▸ **Tasks and exercises**:
• A. In the article on acupuncture for knee osteoarthritis, restate as a short list the paragraph beginning "Patients receiving actual acupuncture treatment". Keep its main facts.
• B. Reproduce word for word a portion of the article on acupuncture for knee osteoarthritis. Begin at the words "In a press briefing" and stop after "a sham procedure.".
• C. Continue the article on acupuncture for knee osteoarthritis from the point where it ends.

SAN ANTONIO, Texas — Researchers working under a study designed in conjunction with the National Institutes of Health (NIH) said that acupuncture provides significantly more relief of osteoarthritis knee pain than conventional interventions.
In a press briefing given at the 2004 annual scientific meeting of the American College of Rheumatology (ACR), Marc Hochberg, MD, Professor of Medicine and Head of Rheumatology at the University of Maryland School of Medicine, Baltimore, Maryland, said that the study was the latest to emerge from 13 years of research and prior trials in which the benefits of acupuncture in the relief of pain were observed.
Patients receiving actual acupuncture treatment began achieving significant pain relief 14 weeks into the study, with increasing relief as the patients underwent 23 acupuncture sessions. Overall, the actual acupuncture treatment achieved notable improvement in function (P = 0.01), in pain (P = 0.003), and in global patient improvement (P = 0.02) when compared with a sham procedure.
According to Dr. Hochberg, the differences between the actual acupuncture procedure and traditional therapy were even more significant, but he withheld those figures pending publication of the manuscript.
"These results allow us to conclude that traditional Chinese acupuncture is an effective intervention for the relief of pain and improvement of function when used as an adjunctive treatment for people with osteoarthritis of the knee who still have moderate or greater pain despite being on background therapy of antiinflammatory drugs," he said.
Funded and under the aegis of the NIH's National Center for Complementary and Alternative Medicine, the large clinical trial consisted of 570 patients who were taking antiinflammatory medicine for relief of osteoarthritis of the knee but still experiencing pain. The patients were randomly assigned to three treatment groups. One group of 190 patients received traditional Chinese acupuncture, involving the placement of 9 needles around the knees and elsewhere on the body. A second group consisting of patients naÑ—ve to acupuncture procedures was treated with "sham" acupuncture; instead of the needles being inserted into the skin, they were taped onto the skin. The third group received educational intervention based on the widely used work of Kate Lorig, RN, DrPh, of Stanford University in Stanford, Calif.

▸ **Source material**:
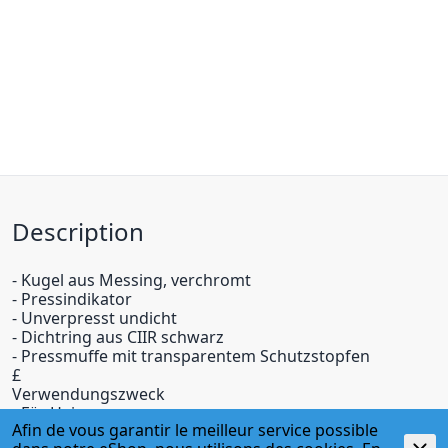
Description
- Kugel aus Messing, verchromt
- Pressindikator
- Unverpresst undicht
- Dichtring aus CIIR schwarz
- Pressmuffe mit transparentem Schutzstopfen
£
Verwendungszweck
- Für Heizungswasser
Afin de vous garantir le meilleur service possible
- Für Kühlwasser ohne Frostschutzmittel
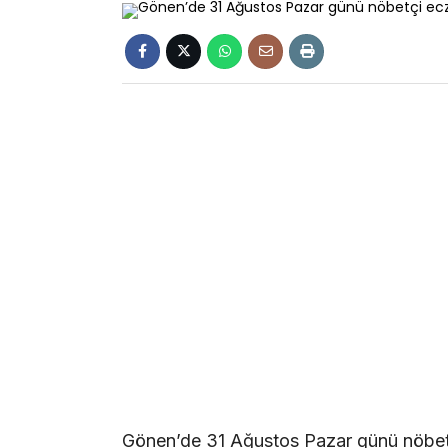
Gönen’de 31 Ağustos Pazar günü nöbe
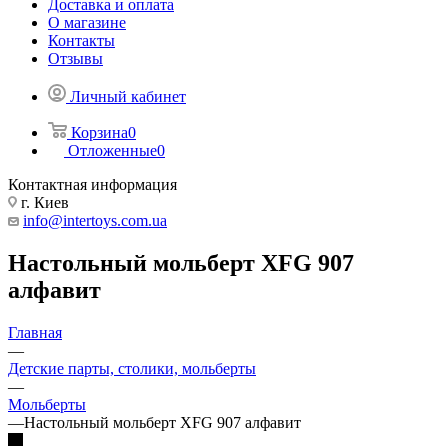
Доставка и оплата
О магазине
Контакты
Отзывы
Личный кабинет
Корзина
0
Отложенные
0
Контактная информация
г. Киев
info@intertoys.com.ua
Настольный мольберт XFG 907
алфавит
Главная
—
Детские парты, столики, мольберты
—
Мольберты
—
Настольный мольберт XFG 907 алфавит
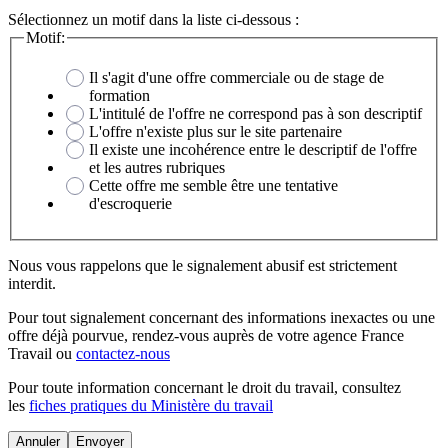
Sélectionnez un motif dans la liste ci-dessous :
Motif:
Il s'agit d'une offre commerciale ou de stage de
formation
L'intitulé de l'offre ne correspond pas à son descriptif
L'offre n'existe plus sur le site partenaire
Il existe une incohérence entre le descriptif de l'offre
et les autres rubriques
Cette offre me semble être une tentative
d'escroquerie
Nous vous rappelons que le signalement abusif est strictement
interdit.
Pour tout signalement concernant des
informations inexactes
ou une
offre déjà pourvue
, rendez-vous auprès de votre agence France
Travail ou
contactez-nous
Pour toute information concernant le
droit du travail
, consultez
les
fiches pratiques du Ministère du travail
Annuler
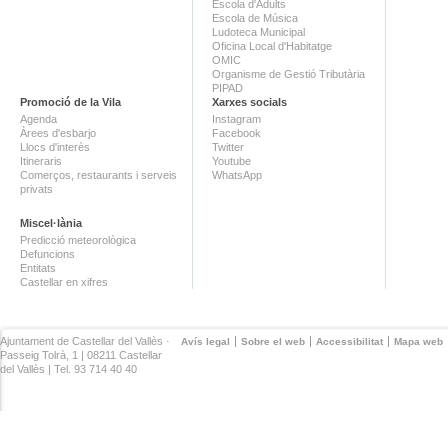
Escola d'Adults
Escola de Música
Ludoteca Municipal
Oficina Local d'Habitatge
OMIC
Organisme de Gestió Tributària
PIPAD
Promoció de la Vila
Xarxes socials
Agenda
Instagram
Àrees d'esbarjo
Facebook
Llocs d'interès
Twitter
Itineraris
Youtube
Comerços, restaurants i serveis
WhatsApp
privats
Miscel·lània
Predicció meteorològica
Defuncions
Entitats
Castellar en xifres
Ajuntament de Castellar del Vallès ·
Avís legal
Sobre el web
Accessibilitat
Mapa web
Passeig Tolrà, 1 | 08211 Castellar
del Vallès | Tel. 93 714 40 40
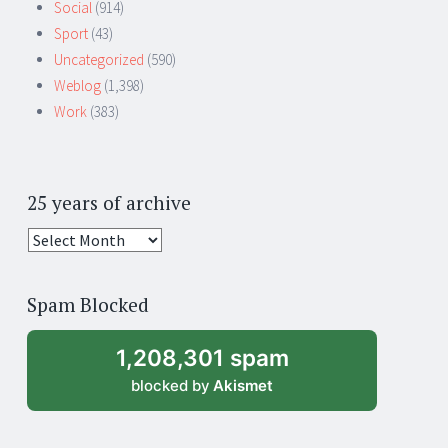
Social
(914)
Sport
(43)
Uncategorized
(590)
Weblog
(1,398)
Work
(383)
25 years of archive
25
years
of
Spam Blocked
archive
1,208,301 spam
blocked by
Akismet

▸ **Task results**:
• A.
- Patients getting actual acupuncture began to have significant pain relief 14 weeks into the study.
- Relief increased as these patients went through 23 acupuncture sessions.
- Compared with a sham procedure, actual acupuncture produced notable improvement in function (P = 0.01), pain (P = 0.003), and global patient improvement (P = 0.02).

• B.
In a press briefing given at the 2004 annual scientific meeting of the American College of Rheumatology (ACR), Marc Hochberg, MD, Professor of Medicine and Head of Rheumatology at the University of Maryland School of Medicine, Baltimore, Maryland, said that the study was the latest to emerge from 13 years of research and prior trials in which the benefits of acupuncture in the relief of pain were observed.
Patients receiving actual acupuncture treatment began achieving significant pain relief 14 weeks into the study, with increasing relief as the patients underwent 23 acupuncture sessions. Overall, the actual acupuncture treatment achieved notable improvement in function (P = 0.01), in pain (P = 0.003), and in global patient improvement (P = 0.02) when compared with a sham procedure.

• C.
Dr. Hochberg said that both the sham treatment and the actual Chinese acupuncture showed significant improvement in pain over the traditional intervention. In turn, the traditional Chinese acupuncture was notably superior to the sham procedure, providing significant improvement in function after 8 weeks with ongoing improvement over the course of the 26-week study.
"I think that these sorts of studies will increase interest in acupuncture and other modalities of treatment," said Joseph Flood, MD, Clinical Assistant Professor of Medicine at Ohio State University, Columbus, who moderated the press briefing on behalf of the American College of Rheumatology. "I think we will need more studies before we see how it will fit into the clinical treatment of people with osteoarthritis. I think these are interesting insights that are scientifically validated now, which makes a good deal of difference to us," he told CiaoMed.